Module HawkesPyLib.core.kernel
Functions
def uvhp_expo_kernel(t: numpy.ndarray, eta: float, theta: float) ‑> numpy.ndarray
-
Computes values of the single exponential Hawkes process memory kernel.
Args
t
:np.ndarray
- Single time value or 1d array containing all the times at which the kernel value will be computed. Must be positive.
eta
:float
- The branching ratio, 0 < eta > 1
theta
:float
- 1d array of theta decay parameters, theta > 0
Returns
np.ndarray
- Single value or 1d array containing the kernel values at the given times.
def uvhp_sum_expo_kernel(t: numpy.ndarray, eta: float, theta_vec: float) ‑> numpy.ndarray
-
Computes values of the P-sum exponential Hawkes process memory kernel.
Args
t
:np.ndarray
- Single time value or 1d array containing all the times at which the kernel value will be computed. Must be positive.
eta
:float
- The branching ratio, 0 < eta > 1
theta_vec
:float
- 1d array of theta decay parameters, theta_k > 0
Returns
np.ndarray
- Single value or 1d array containing the kernel values at the given times.
def uvhp_approx_powl_cutoff_kernel(t: numpy.ndarray, eta: float, alpha: float, tau: float, m: float, M: int) ‑> numpy.ndarray
-
Computes values of the Approximate power-law memory kernel with smooth cutoff component.
Args
t
:np.ndarray
- Single time value or 1d array containing all the times at which the kernel value will be computed. Must be positive.
eta
:float
- Branching ratio of the Hawkes process, 0 > eta < 1
alpha
:float
- Power-law coefficient, alpha > 0
tau
:float
- Approximate location of cutoff, tau > 0
m
:float
- Approximate power-law parameter, m > 0
M
:int
- Number of weighted exponential kernels that approximate the power-law
Returns
np.ndarray
- Single value or 1d array containing the kernel values at the given times.

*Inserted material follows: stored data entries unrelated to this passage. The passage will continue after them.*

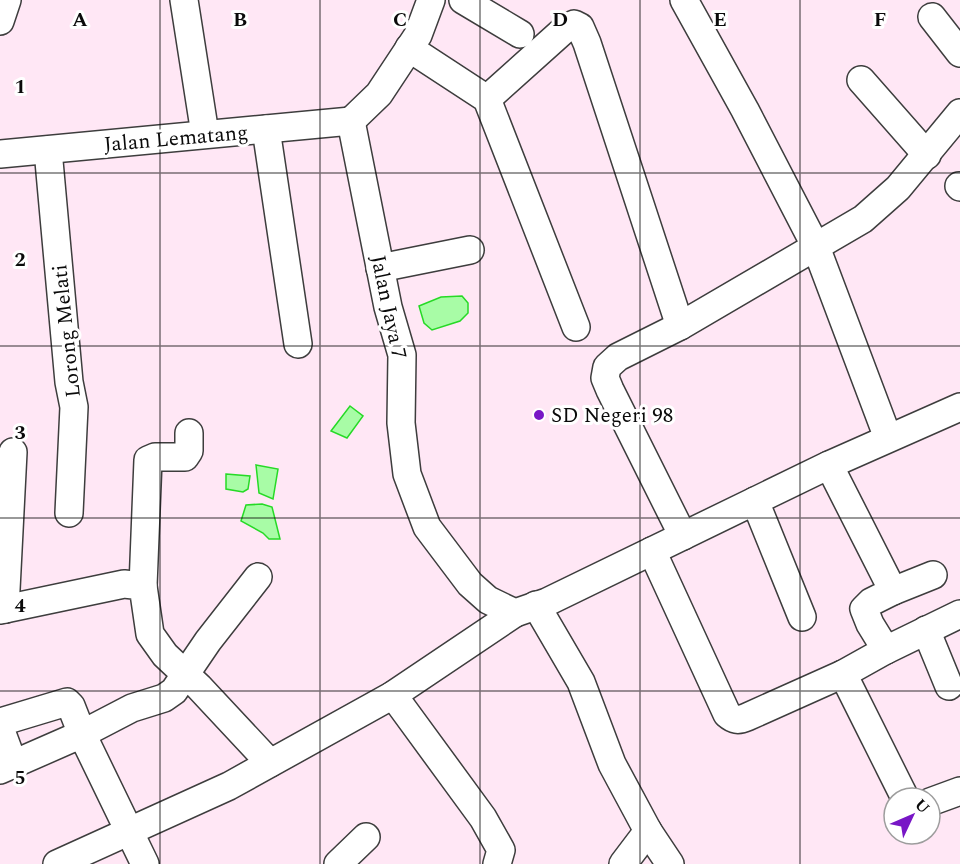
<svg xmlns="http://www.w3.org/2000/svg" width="960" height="864" viewBox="0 0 960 864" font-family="Spectral,serif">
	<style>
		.water { fill: #a8fca6; stroke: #26da26; stroke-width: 1.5 }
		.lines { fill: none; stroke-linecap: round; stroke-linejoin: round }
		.minor-casing { stroke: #3d3d3d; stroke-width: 30 }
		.minor { stroke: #fff; stroke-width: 27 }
		.grid { fill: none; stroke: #0a0a0a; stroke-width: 1.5; stroke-opacity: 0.55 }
		.poi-dot { fill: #7816c6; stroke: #fff; stroke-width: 2 }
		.labels { text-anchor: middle; stroke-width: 6; stroke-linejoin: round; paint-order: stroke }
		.street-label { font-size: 21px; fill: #0a0a0a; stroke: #fff }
		.poi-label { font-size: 21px; fill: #0a0a0a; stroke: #fff; text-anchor: start }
		.grid-label { font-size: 20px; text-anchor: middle; font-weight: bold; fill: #0a0a0a; stroke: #fff; stroke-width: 6; stroke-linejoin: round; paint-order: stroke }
	</style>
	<rect width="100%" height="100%" fill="#ffe7f5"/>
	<g class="water">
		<polygon points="462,296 468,303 468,313 460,321 432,330 424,323 419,306 441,297"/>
		<polygon points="350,406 363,416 347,438 331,431"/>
		<polygon points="256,465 278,469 273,499 259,493"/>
		<polygon points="226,474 250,476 248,489 243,492 226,489"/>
		<polygon points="262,504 272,507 280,539 269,539 263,533 241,521 246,505"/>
	</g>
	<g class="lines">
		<g class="minor-casing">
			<g id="minor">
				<polyline points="184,0 205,134"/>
				<polyline points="463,0 520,34"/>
				<polyline points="684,0 745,110 816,247 888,438"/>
				<polyline points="932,17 960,53"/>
				<polyline points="0,21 7,0"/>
				<polyline points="409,48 487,99 576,327"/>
				<polyline points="861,80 927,155"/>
				<polyline points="487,99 565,29 574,24 580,27 587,43 680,326"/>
				<polyline points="351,121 388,307 402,355 401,423 407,474 427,527 470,584 488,600 515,613 547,602 829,465 960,407"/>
				<polyline points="351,121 379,94 418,35 431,0"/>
				<polyline points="266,129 298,344"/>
				<polyline points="48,150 69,382 74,407 69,513"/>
				<polyline points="0,154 351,121"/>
				<polyline points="959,186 960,187"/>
				<polyline points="380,268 470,250"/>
				<polyline points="755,501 802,617"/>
				<polyline points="683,536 610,390 605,378 607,367 618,357 680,326 863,219 898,188 960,113"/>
				<path d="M 652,551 L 727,714 C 734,720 738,721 747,717 L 843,674 L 886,650 L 870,624 L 864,609 L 871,602 L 893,591 L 829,465"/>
				<polyline points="143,586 148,460 155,457 185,457 189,451 189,433"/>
				<polyline points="893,591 933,575"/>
				<polyline points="536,605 581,682 612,764 648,831 670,864"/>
				<polyline points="5,609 13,452"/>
				<polyline points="0,610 124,584 143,586 150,634 165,655 199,687 270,763"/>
				<polyline points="926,630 949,686"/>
				<polyline points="886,650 960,614"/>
				<polyline points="843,674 905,798"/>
				<polyline points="393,695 483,818 501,850 497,864"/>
				<polyline points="13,763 0,728 4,721 67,702 71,706 82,734 132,708 164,698 174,691 208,641 258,577"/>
				<polyline points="0,770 82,734 145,864"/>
				<polyline points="930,802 960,791"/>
				<polyline points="57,864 229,786 393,695 515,613"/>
				<polyline points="338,864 366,837"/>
				<polyline points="623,864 648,831"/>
			</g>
		</g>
		<use href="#minor" class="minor"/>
	</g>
	<path class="grid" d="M 160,0 L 160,864M 320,0 L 320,864M 480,0 L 480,864M 640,0 L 640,864M 800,0 L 800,864M 0,173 L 960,173M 0,346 L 960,346M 0,518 L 960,518M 0,691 L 960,691"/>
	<circle class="poi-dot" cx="539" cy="415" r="6"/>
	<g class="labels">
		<g class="street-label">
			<text transform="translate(176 138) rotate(-5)" y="7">Jalan Lematang</text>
			<text transform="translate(389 307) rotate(78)" y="7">Jalan Jaya 7</text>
			<text transform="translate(66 331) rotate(-96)" y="7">Lorong Melati</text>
		</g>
		<g class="poi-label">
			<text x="551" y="422">SD Negeri 98</text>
		</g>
	</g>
	<g class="grid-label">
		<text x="80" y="26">A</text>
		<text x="240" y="26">B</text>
		<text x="400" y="26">C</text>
		<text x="560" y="26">D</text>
		<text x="720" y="26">E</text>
		<text x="880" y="26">F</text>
		<text x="20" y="93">1</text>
		<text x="20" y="266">2</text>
		<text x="20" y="439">3</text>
		<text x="20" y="612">4</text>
		<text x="20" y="784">5</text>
	</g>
	<g transform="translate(912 816) rotate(46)"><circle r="28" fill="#ffffff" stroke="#9d9d9d" stroke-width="1.5"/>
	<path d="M0-4.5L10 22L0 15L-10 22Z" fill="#7816c6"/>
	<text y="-9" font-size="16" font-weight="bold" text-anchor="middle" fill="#0a0a0a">U</text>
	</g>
</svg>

def uvhp_approx_powl_kernel(t: numpy.ndarray, eta: float, alpha: float, tau: float, m: float, M: int) ‑> numpy.ndarray
-
Computes values of the Approximate power-law memory kernel.
Args
t
:np.ndarray
- Single time value or 1d array containing all the times at which the kernel value will be computed. Must be positive.
eta
:float
- Branching ratio of the Hawkes process, 0 > eta < 1
alpha
:float
- Power-law coefficient, alpha > 0
tau
:float
- Approximate location of cutoff, tau > 0
m
:float
- Approximate power-law parameter, m > 0
M
:int
- Number of weighted exponential kernels that approximate the power-law
Returns
np.ndarray
- Single value or 1d array containing the kernel values at the given times.